Can you copy the material below word for word, from the line that contains "right shoulder: (182, 49, -2)" through the final line, including both?

--- PROVIDED RECORDS ---

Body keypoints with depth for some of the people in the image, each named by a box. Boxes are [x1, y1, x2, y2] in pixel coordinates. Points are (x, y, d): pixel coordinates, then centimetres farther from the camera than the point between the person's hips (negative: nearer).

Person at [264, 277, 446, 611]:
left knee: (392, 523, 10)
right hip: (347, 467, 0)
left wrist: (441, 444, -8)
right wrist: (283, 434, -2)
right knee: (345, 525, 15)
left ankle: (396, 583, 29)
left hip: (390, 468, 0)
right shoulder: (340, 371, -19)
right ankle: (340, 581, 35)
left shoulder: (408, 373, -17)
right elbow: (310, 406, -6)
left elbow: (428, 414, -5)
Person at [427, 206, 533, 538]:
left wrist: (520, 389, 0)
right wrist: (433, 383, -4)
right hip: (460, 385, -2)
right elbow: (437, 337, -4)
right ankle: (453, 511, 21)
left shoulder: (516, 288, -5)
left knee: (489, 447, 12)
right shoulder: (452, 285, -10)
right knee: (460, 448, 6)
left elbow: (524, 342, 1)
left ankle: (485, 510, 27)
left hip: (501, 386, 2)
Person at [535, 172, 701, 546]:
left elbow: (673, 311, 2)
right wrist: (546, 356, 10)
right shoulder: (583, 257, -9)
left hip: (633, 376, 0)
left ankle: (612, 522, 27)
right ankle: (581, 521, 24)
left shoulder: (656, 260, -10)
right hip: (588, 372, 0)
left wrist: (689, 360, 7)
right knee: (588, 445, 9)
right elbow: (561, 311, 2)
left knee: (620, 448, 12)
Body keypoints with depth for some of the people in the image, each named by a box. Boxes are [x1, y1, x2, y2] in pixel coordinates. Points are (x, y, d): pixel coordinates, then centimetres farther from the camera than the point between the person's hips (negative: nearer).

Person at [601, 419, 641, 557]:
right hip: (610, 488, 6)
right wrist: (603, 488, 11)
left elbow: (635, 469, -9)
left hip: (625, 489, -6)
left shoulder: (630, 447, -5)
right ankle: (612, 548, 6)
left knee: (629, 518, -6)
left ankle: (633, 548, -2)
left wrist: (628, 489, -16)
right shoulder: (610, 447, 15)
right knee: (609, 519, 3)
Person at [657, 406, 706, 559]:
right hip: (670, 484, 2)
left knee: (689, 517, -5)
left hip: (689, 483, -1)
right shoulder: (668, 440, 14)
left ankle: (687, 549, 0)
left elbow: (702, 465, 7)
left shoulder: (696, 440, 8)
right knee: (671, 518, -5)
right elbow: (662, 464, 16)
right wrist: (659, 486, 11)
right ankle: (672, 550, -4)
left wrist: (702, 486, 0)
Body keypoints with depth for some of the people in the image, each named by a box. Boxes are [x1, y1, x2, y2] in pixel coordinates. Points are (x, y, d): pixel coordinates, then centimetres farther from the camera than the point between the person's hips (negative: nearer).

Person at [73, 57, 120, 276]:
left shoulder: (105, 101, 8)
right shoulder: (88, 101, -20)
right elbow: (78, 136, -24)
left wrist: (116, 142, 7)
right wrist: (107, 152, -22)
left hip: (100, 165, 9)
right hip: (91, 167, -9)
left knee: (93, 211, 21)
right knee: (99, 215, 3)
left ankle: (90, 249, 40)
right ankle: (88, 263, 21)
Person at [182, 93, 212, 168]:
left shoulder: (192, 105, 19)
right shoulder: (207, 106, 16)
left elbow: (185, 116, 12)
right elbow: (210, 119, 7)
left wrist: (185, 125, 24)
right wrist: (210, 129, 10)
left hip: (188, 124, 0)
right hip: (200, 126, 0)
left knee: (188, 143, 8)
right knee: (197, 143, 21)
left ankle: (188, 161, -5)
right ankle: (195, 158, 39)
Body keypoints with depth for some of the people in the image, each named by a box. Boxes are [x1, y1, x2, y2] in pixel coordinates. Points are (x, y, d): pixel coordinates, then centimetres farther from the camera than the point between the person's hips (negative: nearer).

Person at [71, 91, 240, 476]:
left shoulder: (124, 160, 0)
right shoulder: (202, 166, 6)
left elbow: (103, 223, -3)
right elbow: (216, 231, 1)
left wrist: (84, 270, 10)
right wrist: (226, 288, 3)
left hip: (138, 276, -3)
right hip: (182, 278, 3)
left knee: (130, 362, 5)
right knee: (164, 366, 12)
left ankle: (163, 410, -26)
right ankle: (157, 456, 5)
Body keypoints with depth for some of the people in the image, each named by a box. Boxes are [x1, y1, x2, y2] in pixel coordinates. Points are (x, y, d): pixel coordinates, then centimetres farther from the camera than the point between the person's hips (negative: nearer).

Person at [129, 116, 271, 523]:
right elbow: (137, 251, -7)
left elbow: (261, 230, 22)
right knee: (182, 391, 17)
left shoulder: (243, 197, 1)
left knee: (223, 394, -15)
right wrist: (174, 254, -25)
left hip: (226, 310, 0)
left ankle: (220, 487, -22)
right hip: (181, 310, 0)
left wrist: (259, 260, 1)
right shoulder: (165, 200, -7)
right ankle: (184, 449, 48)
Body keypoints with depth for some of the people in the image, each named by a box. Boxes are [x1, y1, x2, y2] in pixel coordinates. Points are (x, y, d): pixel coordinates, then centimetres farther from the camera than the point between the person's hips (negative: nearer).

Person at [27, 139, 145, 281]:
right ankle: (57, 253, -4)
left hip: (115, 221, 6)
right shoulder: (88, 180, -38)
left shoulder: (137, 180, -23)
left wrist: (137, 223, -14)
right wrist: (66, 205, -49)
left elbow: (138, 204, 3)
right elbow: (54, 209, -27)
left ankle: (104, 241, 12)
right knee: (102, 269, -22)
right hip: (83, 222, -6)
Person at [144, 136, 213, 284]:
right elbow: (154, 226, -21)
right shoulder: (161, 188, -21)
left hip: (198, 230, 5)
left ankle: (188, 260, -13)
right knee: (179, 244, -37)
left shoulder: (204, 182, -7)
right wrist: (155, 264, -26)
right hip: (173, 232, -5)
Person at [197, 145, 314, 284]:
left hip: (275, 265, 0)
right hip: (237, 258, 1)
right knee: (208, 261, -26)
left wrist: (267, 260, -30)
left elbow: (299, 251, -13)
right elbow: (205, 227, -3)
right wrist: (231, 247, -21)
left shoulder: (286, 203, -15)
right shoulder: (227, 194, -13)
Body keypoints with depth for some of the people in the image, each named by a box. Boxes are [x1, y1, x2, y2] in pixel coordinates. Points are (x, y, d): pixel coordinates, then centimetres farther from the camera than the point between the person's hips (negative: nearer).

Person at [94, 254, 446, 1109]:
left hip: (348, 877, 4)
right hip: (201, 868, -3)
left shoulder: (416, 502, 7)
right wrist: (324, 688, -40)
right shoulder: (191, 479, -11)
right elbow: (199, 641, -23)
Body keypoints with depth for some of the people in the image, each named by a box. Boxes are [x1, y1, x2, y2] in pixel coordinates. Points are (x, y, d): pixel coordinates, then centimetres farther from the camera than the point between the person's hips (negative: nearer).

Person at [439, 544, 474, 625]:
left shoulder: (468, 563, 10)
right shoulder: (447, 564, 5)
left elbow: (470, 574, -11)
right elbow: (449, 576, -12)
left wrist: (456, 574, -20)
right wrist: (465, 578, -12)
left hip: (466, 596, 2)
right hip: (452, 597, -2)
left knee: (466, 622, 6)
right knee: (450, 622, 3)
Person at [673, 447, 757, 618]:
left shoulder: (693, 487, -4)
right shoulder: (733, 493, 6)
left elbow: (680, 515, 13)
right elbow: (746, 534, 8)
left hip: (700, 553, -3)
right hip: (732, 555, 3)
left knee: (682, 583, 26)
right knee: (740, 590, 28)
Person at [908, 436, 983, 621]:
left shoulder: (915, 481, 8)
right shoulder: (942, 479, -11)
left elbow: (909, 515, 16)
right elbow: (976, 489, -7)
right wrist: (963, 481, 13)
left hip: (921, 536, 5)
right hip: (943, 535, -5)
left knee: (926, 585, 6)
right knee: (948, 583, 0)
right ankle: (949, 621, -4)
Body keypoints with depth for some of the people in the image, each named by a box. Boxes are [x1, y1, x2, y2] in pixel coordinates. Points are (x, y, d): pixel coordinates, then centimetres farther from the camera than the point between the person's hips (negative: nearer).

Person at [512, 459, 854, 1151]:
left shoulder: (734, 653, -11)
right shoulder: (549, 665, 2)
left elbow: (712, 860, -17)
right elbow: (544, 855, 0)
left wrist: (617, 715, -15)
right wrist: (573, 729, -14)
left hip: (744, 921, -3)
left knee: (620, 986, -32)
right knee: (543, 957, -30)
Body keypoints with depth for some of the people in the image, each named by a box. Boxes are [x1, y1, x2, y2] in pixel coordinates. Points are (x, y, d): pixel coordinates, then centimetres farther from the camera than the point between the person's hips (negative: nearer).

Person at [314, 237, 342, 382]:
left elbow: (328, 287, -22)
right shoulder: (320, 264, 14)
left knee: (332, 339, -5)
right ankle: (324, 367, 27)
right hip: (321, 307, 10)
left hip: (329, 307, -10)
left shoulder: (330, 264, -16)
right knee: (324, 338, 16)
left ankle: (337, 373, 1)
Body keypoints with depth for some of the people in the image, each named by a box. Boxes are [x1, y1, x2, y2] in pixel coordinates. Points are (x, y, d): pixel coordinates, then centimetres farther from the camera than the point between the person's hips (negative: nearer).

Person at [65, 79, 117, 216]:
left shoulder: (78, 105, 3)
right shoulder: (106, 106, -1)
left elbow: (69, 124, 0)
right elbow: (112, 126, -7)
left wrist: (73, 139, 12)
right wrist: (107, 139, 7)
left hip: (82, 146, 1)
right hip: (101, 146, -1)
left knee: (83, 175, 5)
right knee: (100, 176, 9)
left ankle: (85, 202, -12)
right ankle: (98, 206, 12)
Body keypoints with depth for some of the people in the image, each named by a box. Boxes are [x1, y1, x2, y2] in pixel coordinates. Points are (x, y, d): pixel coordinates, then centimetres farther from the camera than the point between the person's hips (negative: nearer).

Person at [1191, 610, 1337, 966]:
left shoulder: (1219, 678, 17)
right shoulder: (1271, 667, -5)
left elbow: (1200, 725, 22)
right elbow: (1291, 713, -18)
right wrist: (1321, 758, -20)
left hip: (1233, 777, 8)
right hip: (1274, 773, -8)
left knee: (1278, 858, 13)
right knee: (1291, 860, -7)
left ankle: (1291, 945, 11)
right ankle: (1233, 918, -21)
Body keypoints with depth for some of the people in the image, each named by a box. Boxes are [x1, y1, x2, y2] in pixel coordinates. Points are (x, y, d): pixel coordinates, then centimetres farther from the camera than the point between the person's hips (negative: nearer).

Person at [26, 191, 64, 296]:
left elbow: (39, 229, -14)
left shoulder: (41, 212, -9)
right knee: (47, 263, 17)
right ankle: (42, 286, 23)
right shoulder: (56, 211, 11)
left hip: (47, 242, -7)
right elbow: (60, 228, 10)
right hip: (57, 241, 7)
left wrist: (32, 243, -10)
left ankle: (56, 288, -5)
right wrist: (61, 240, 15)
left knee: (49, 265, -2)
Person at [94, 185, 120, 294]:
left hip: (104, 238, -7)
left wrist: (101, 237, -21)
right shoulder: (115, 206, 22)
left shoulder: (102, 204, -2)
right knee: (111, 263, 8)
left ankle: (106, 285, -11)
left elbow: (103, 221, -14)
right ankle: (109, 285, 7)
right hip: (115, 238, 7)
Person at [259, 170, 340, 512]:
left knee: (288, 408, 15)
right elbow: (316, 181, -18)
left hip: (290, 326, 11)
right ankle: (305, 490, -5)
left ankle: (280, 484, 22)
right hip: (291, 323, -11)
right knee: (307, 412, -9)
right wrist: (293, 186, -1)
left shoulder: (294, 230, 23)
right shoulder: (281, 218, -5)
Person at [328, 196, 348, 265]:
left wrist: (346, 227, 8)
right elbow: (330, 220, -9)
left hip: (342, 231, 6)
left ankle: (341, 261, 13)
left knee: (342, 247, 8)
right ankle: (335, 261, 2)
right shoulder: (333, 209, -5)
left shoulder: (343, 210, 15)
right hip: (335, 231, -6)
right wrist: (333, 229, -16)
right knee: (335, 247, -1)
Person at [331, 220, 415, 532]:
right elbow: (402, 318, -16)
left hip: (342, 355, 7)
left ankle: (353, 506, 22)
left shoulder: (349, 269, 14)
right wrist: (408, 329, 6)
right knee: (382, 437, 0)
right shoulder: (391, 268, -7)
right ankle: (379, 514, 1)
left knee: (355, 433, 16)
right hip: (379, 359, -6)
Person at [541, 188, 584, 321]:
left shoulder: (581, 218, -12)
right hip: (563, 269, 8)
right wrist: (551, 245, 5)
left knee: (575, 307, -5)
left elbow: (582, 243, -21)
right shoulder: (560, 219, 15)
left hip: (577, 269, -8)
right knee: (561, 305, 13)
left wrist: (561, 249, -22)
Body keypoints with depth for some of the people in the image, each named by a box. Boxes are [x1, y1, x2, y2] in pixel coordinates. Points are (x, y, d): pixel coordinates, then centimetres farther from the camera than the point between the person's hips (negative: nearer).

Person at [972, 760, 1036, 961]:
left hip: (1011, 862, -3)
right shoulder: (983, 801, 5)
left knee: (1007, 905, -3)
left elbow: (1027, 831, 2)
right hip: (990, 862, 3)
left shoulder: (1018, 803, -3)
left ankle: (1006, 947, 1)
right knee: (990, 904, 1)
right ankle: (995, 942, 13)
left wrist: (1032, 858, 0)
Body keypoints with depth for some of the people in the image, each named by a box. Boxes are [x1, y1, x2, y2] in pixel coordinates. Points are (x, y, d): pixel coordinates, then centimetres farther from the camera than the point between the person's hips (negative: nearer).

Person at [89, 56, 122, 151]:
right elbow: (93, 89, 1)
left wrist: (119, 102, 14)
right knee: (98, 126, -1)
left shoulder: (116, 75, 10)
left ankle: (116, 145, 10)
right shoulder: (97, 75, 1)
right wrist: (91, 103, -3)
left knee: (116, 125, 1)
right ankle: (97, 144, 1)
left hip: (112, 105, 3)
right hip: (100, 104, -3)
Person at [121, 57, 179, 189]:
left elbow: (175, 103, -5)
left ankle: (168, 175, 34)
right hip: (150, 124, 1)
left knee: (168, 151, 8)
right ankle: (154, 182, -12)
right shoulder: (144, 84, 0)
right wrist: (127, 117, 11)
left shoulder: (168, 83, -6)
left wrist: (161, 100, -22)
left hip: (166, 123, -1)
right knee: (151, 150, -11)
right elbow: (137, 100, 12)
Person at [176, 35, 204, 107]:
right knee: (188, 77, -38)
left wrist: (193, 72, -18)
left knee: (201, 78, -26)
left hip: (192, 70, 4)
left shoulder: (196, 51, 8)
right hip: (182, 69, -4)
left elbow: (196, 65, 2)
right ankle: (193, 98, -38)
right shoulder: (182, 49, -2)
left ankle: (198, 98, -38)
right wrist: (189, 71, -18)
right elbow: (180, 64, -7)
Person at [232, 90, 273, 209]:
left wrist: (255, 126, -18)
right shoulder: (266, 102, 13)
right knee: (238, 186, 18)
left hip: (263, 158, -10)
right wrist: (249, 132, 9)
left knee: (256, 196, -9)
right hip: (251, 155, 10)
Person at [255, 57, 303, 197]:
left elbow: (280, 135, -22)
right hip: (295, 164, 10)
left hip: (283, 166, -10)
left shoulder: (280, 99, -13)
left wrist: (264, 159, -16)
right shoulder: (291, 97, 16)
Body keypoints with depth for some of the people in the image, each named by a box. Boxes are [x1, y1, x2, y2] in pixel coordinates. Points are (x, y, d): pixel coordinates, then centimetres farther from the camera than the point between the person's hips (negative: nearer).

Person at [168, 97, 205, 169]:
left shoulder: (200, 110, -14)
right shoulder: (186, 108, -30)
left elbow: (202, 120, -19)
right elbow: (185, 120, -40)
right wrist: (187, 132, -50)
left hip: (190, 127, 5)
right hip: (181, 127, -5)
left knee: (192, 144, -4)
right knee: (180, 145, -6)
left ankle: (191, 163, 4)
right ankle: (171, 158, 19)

---

■ ANSWER TO THE PROBLEM ■
right shoulder: (182, 49, -2)
left ankle: (198, 98, -38)
right wrist: (189, 71, -18)
right elbow: (180, 64, -7)
Person at [232, 90, 273, 209]:
left wrist: (255, 126, -18)
right shoulder: (266, 102, 13)
right knee: (238, 186, 18)
left hip: (263, 158, -10)
right wrist: (249, 132, 9)
left knee: (256, 196, -9)
right hip: (251, 155, 10)
Person at [255, 57, 303, 197]:
left elbow: (280, 135, -22)
right hip: (295, 164, 10)
left hip: (283, 166, -10)
left shoulder: (280, 99, -13)
left wrist: (264, 159, -16)
right shoulder: (291, 97, 16)
Body keypoints with depth for some of the people in the image, each named by a box. Boxes are [x1, y1, x2, y2] in pixel coordinates. Points are (x, y, d): pixel coordinates, then centimetres farther from the camera than the point between the person's hips (negative: nearer).

Person at [168, 97, 205, 169]:
left shoulder: (200, 110, -14)
right shoulder: (186, 108, -30)
left elbow: (202, 120, -19)
right elbow: (185, 120, -40)
right wrist: (187, 132, -50)
left hip: (190, 127, 5)
right hip: (181, 127, -5)
left knee: (192, 144, -4)
right knee: (180, 145, -6)
left ankle: (191, 163, 4)
right ankle: (171, 158, 19)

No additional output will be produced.